■ **CONSIGNE 1**:
Recopiez les entrées, de la première jusqu'à la ligne contenant « 14–15 March 2020 » incluse, en substituant « Site » à « Venue » et sans rien changer d'autre.

■ **TEXTE À LIRE**:
◆ ◆ ◆ ◆

Sur le sommet de la colline, aux pentes escarpées et boisées dominant la plaine où serpente la Meurthe, et qui sert de contrefort au plateau parc Lattier - ancien fief de Frouard - s’élève une tour qui pointe vers le ciel, dans une échancrure du rideau de verdure de la futaie d’alentour, sa toiture en poivrière : c’est la Tour du Chevalier.
Sa construction remonte à cette époque lointaine qu’enveloppent les ténèbres épaisses du moyen âge. Son ancienneté fort reculée ne pouvait manquer de créer autour d’elle fiction légendaire ; c’est ainsi que la tradition populaire nous a légué la légende, toute parfumée d’amour, de la Tour du Chevalier.

◆ ◆ ◆ ◆

■ **ENTRÉES FOURNIES**:
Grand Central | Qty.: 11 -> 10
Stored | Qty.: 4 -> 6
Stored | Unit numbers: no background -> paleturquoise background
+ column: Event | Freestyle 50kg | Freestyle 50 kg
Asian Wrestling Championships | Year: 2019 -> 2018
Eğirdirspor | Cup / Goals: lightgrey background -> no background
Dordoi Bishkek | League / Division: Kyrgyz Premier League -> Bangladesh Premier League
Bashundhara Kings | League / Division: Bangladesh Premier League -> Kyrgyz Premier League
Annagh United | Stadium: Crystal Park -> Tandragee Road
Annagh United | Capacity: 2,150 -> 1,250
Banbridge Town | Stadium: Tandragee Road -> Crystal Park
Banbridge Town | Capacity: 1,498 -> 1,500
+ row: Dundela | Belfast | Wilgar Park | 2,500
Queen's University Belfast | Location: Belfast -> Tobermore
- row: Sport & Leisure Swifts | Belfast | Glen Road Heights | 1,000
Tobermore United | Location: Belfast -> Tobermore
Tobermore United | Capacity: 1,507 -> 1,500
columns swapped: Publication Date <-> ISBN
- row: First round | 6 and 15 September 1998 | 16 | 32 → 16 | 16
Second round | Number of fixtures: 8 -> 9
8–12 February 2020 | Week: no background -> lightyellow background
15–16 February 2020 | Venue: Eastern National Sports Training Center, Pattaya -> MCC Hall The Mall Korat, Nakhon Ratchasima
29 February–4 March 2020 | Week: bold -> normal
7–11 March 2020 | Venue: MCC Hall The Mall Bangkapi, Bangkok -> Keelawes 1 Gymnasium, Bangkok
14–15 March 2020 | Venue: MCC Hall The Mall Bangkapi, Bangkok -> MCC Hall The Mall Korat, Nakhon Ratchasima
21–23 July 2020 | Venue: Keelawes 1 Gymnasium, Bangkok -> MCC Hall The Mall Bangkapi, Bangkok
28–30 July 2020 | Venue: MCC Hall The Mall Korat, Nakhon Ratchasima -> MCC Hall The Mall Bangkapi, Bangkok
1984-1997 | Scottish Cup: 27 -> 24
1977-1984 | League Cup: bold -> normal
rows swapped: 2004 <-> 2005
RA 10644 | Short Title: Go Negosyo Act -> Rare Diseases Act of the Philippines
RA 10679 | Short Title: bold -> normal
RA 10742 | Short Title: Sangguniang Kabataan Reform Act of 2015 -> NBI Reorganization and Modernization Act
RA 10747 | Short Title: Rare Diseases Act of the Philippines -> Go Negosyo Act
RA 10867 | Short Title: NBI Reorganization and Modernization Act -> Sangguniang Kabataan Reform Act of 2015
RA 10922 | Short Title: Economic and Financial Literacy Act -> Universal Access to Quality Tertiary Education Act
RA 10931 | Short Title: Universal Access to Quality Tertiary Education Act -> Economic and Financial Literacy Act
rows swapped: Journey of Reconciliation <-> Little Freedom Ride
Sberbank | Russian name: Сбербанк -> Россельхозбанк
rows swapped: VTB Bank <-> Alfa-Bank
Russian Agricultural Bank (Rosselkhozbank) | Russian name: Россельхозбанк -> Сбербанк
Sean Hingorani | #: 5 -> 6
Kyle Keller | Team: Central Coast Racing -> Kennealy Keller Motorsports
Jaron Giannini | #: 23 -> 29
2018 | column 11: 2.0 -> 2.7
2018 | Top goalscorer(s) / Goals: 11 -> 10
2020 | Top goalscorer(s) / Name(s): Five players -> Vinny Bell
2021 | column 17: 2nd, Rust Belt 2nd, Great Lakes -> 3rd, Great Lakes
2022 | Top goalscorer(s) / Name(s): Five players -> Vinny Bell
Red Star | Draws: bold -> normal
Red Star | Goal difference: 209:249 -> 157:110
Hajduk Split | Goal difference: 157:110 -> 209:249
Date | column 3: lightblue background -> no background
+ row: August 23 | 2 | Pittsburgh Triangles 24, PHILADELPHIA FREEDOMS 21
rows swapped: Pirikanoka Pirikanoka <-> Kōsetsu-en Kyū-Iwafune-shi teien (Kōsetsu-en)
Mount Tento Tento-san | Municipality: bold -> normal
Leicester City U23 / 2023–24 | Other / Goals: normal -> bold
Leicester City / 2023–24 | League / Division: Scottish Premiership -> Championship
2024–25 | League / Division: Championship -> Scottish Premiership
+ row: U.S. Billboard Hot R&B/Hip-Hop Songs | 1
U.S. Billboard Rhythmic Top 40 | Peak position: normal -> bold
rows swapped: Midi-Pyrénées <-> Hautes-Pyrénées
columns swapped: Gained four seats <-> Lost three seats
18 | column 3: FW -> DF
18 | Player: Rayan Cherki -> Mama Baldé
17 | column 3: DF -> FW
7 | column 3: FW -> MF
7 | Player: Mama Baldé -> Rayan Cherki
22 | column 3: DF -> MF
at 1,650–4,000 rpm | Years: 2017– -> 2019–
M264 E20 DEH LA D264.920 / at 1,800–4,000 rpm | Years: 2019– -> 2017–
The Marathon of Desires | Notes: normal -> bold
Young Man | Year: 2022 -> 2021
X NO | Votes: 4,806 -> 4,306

◆ ◆ ◆ ◆

■ **CONSIGNE 2**:
Relevez tous les noms propres de lieux cités dans le texte sur la Tour du Chevalier.

■ **RÉSULTAT 1**:
Grand Central | Qty.: 11 -> 10
Stored | Qty.: 4 -> 6
Stored | Unit numbers: no background -> paleturquoise background
+ column: Event | Freestyle 50kg | Freestyle 50 kg
Asian Wrestling Championships | Year: 2019 -> 2018
Eğirdirspor | Cup / Goals: lightgrey background -> no background
Dordoi Bishkek | League / Division: Kyrgyz Premier League -> Bangladesh Premier League
Bashundhara Kings | League / Division: Bangladesh Premier League -> Kyrgyz Premier League
Annagh United | Stadium: Crystal Park -> Tandragee Road
Annagh United | Capacity: 2,150 -> 1,250
Banbridge Town | Stadium: Tandragee Road -> Crystal Park
Banbridge Town | Capacity: 1,498 -> 1,500
+ row: Dundela | Belfast | Wilgar Park | 2,500
Queen's University Belfast | Location: Belfast -> Tobermore
- row: Sport & Leisure Swifts | Belfast | Glen Road Heights | 1,000
Tobermore United | Location: Belfast -> Tobermore
Tobermore United | Capacity: 1,507 -> 1,500
columns swapped: Publication Date <-> ISBN
- row: First round | 6 and 15 September 1998 | 16 | 32 → 16 | 16
Second round | Number of fixtures: 8 -> 9
8–12 February 2020 | Week: no background -> lightyellow background
15–16 February 2020 | Site: Eastern National Sports Training Center, Pattaya -> MCC Hall The Mall Korat, Nakhon Ratchasima
29 February–4 March 2020 | Week: bold -> normal
7–11 March 2020 | Site: MCC Hall The Mall Bangkapi, Bangkok -> Keelawes 1 Gymnasium, Bangkok
14–15 March 2020 | Site: MCC Hall The Mall Bangkapi, Bangkok -> MCC Hall The Mall Korat, Nakhon Ratchasima

■ **RÉSULTAT 2**:
la Meurthe ; le plateau parc Lattier ; Frouard ; la Tour du Chevalier